### Work item
In the material below, write out each line word for word and omit the pictures.
┌─ Material for this exercise
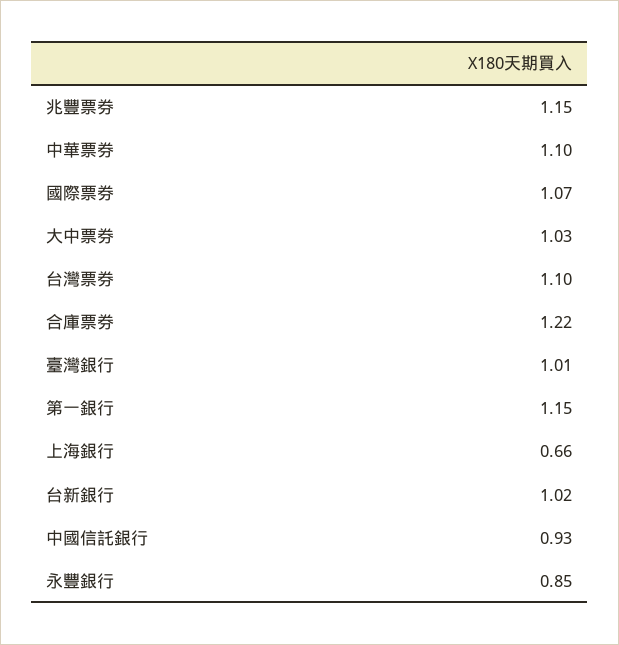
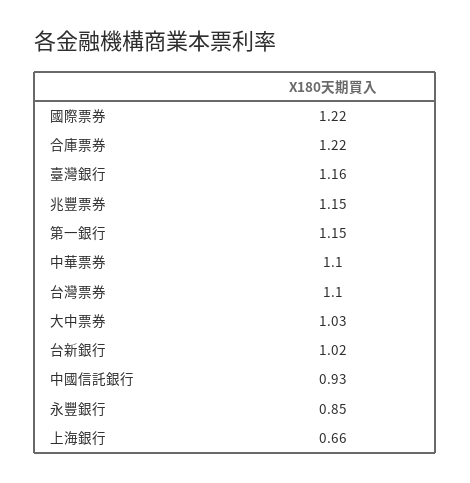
  {
    "兆豐票券": 1.15,
    "中華票券": 1.1,
-   "國際票券": 1.07,
+   "國際票券": 1.22,
    "大中票券": 1.03,
    "台灣票券": 1.1,
    "合庫票券": 1.22,
-   "臺灣銀行": 1.01,
+   "臺灣銀行": 1.16,
    "第一銀行": 1.15,
    "上海銀行": 0.66,
    "台新銀行": 1.02,
    "中國信託銀行": 0.93,
    "永豐銀行": 0.85
  }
└─
### Your solution
  {
    "兆豐票券": 1.15,
    "中華票券": 1.1,
-   "國際票券": 1.07,
+   "國際票券": 1.22,
    "大中票券": 1.03,
    "台灣票券": 1.1,
    "合庫票券": 1.22,
-   "臺灣銀行": 1.01,
+   "臺灣銀行": 1.16,
    "第一銀行": 1.15,
    "上海銀行": 0.66,
    "台新銀行": 1.02,
    "中國信託銀行": 0.93,
    "永豐銀行": 0.85
  }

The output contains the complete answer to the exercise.